When a parametric probabilistic model cannot be assumed, one can still construct exact level-$\alpha$ hypotheses tests as permutation tests. Here, based on sections 5.8 and 5.9 of TSH, I discuss the concept by considering as an example a permutation test for the difference of two means.

Assume that each of the random variables $X\subscript{1}, \dots, X\subscript{m}$ has mean $\eta$ and that each of $Y\subscript{1}, ..., Y\subscript{n}$ has mean $\xi$. Additionally assume that the distributions of all those variables differ only with respect to the mean, for example, $X\subscript{i} \sim \mathrm{i.i.d.}\, f(x\subscript{i})$ and $Y\subscript{i} \sim \mathrm{i.i.d.}\, f(y\subscript{i} - \Delta)$ with $\Delta = \eta - \xi$. The density function $f$ is not known apart from the fact that it is continuous a.e. We want to test the hypothesis $H : \Delta = 0$.

Let $N:=n+m$, denote the random vector containing all $X$s and $Y$s as $Z := (X^T, Y^T)^T$, and let $S(z)$ be the set of all permutations of the entries of a realization $z$ of the random vector $Z$. Then a level-$\alpha$ test $\phi$ has to satisfy

$$\int \phi(z) \prod\subscript{i=1}^N f(z\subscript{i}) dz = \alpha.$$

Interestingly, it turns out that this equality holds if and only if

$$\frac{1}{N!} \sum\subscript{w\in S(z)} \phi(w) = \alpha.$$

A more general result that accounts for population stratification is given by theorem 5.8.1 in TSH.

The power of $\phi$ against an alternative $h(z)$ is given by

$$\int \phi(z) h(z) dz = \int \mathrm{E}\left(\phi(Z) \middle| T=t\right) dP^T(t).$$

Let $T(Z)$ be the order statistic. It holds that $S(z) = S(T(z)) = S(t)$, and from the expression of the conditional expectation $\mathrm{E}\left(\phi(Z) \middle| T=t\right)$ (see Example 2.4.1 and Problem 2.6), it can be further derived that the most powerful test $\phi$ maximizes

$$\sum\subscript{z\in S(t)} \phi(z) \frac{h(z)}{\sum\subscript{w\in S(z)} h(w)}$$

subject to

$$\frac{1}{N!} \sum\subscript{z\in S(t)} \phi(z) = \alpha.$$

Now, the Neyman-Pearson fundamental lemma implies that the hypothesis should be rejected whenever $\frac{h(z)N!}{\sum\subscript{w\in S(z)} h(w)}$ is too large. This leads to a most powerful test $\phi$ given by

$$\phi(z) = \begin{cases} 1, \quad\mathrm{if}\, h(z) > C(T(z)), \\\ \gamma, \quad\mathrm{if}\, h(z) = C(T(z)), \\\ 0, \quad\mathrm{if}\, h(z) < C(T(z)). \end{cases}$$

Thus the test is carried out by...

  1. ordering the points in $S(z)$ in a decreasing order according to $h$,
  2. rejecting if $h(z)$ is one of the $k$ largest values and rejecting with probability $\gamma$ if $h(z)$ is $(k+1)$st largest, where $k$ and $\gamma$ are determined by

$$k+\gamma = \alpha \cdot N!$$

More general versions of this approach, which incorporate population stratification and randomization, are given in section 5.8-5.13 in TSH.

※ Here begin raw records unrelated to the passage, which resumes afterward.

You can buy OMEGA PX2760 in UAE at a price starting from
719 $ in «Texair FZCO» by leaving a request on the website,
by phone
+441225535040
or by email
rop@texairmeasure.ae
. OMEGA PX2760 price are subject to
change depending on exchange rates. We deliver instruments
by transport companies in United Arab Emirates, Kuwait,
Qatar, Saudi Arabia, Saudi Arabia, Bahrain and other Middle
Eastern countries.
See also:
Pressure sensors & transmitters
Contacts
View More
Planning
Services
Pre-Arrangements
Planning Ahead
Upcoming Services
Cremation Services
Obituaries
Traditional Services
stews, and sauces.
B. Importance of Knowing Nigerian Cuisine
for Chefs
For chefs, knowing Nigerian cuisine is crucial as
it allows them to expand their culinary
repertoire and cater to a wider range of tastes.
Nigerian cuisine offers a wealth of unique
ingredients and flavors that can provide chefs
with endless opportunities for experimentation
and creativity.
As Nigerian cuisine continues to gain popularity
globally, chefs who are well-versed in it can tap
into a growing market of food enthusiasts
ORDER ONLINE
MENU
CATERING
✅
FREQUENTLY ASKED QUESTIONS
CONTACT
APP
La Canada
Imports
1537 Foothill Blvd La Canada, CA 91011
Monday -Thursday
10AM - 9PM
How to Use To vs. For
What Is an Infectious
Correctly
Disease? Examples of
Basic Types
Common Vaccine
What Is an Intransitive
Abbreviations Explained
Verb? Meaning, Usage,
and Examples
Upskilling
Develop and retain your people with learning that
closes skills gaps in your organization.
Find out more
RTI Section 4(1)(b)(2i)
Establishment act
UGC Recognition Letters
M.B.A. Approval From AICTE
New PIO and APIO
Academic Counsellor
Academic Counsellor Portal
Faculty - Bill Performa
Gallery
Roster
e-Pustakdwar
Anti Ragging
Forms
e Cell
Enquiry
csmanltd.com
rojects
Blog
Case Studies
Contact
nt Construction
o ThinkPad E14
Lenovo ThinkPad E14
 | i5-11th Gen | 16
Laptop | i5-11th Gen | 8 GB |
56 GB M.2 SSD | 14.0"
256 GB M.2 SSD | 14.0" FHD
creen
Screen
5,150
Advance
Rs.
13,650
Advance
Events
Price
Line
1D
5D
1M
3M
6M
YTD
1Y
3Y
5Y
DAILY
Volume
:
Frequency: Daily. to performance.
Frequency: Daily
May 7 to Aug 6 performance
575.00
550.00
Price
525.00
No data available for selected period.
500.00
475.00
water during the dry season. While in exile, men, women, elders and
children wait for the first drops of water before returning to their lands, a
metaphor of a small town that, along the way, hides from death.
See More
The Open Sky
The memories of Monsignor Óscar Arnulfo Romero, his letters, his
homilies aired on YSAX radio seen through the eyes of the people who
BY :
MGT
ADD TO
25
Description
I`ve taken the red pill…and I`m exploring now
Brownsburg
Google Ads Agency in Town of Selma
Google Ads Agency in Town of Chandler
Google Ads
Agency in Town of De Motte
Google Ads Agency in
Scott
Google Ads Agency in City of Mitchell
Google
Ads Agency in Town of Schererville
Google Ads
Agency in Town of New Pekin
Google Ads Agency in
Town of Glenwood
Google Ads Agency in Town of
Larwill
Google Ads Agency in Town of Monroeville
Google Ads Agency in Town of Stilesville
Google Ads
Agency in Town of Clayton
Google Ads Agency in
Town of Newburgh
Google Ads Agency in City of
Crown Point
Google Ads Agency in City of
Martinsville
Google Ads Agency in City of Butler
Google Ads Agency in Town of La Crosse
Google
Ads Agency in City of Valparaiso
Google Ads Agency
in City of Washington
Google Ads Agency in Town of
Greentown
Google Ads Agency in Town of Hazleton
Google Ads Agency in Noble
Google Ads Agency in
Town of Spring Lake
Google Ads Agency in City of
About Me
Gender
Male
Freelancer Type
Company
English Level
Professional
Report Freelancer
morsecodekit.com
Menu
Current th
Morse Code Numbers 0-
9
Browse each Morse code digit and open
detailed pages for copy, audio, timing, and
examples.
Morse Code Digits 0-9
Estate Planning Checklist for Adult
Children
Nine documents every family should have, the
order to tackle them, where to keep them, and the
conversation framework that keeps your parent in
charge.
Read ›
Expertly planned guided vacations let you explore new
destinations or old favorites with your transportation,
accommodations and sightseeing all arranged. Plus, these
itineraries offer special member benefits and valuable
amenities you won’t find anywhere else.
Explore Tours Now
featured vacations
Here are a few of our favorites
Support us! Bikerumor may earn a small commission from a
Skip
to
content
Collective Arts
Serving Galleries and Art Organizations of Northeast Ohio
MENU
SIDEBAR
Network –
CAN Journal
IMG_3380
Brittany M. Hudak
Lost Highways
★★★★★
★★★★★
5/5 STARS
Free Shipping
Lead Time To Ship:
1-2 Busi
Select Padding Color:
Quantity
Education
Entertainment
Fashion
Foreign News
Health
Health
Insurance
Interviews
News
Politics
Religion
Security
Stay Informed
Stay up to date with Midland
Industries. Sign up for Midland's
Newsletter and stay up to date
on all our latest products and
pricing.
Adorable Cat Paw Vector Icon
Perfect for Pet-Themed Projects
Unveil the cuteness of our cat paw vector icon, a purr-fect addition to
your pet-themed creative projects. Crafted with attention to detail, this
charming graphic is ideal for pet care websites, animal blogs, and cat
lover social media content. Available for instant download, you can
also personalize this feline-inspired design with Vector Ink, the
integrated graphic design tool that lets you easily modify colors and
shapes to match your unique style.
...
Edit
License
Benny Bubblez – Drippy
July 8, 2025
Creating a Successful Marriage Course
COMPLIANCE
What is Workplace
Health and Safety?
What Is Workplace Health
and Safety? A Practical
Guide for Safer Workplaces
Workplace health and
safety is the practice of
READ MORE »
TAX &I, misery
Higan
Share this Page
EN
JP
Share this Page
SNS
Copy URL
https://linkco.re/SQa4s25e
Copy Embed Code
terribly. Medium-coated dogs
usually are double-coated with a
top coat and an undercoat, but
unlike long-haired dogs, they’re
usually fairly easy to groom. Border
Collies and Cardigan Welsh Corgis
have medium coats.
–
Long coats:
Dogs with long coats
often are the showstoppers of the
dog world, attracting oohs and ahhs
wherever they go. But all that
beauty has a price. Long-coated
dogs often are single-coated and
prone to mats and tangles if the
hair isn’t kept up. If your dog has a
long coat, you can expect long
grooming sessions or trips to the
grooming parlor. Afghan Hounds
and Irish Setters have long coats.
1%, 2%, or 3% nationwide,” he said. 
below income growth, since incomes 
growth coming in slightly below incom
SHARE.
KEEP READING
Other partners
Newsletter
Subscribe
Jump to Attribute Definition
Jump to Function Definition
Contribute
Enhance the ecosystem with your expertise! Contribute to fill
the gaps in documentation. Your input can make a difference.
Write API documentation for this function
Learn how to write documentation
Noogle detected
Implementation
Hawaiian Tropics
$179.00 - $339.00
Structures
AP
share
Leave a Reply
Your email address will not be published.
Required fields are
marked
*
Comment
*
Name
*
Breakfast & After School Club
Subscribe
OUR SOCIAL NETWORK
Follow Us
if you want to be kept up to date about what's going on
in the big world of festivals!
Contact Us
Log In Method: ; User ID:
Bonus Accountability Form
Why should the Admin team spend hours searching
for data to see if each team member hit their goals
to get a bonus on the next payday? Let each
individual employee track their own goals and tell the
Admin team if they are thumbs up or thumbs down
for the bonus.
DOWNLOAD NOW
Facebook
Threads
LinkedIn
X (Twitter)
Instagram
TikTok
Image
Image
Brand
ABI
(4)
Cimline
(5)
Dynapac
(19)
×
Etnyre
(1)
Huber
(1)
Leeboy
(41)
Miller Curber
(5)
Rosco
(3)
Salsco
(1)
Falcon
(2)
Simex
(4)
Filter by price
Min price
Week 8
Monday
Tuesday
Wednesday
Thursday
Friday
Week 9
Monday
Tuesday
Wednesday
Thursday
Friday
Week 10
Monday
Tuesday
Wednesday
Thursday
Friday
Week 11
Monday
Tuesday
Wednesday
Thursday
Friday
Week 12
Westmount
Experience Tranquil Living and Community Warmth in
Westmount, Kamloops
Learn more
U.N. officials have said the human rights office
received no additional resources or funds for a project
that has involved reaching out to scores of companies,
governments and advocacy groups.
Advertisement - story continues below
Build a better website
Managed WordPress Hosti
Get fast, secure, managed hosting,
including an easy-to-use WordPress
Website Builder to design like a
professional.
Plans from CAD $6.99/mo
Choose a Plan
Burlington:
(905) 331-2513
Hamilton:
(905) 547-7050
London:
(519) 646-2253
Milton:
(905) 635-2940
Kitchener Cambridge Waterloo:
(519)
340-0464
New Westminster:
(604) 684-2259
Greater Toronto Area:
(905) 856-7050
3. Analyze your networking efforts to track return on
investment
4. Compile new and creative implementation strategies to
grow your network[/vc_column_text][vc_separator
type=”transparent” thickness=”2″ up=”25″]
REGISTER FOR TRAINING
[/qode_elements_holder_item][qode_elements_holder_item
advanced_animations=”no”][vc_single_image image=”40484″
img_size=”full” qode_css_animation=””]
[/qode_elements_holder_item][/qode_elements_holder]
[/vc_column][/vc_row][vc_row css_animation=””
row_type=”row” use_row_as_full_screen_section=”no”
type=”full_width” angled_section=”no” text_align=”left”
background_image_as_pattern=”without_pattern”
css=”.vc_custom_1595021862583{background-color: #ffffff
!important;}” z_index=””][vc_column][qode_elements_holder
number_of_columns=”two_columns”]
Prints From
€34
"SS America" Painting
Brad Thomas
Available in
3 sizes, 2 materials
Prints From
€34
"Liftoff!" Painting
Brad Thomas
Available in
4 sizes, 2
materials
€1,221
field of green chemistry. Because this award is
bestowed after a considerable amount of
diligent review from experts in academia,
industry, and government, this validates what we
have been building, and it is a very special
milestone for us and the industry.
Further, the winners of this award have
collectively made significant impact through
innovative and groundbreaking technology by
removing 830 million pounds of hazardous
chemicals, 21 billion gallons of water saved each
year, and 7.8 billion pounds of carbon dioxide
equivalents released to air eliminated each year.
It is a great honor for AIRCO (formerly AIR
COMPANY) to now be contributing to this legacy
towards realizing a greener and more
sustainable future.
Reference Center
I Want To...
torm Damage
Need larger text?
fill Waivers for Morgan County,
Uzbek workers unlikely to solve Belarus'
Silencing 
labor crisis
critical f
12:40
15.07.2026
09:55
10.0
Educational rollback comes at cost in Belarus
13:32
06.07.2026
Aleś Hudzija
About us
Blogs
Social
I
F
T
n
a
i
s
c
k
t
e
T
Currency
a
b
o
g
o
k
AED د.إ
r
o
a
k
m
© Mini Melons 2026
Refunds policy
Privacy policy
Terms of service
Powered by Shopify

The above test is not UMP because it depends on $h$. However, it can be shown that if under the null hypothesis each $Z\subscript{i}$ follows the same normal distribution $\mathcal{N}(\xi, \sigma^2)$, then the derived test is most powerful among all unbiased tests of level $\alpha$ against all normal alternatives under consideration (see Lemma 5.9.1 in TSH for an even more general result). Such an approach is appropriate when the data is assumed to be approximately normal but the assumption is not considered reliable. The permutation test is maximizing the power against all normal alternatives, while still being unbiased against all other alternatives.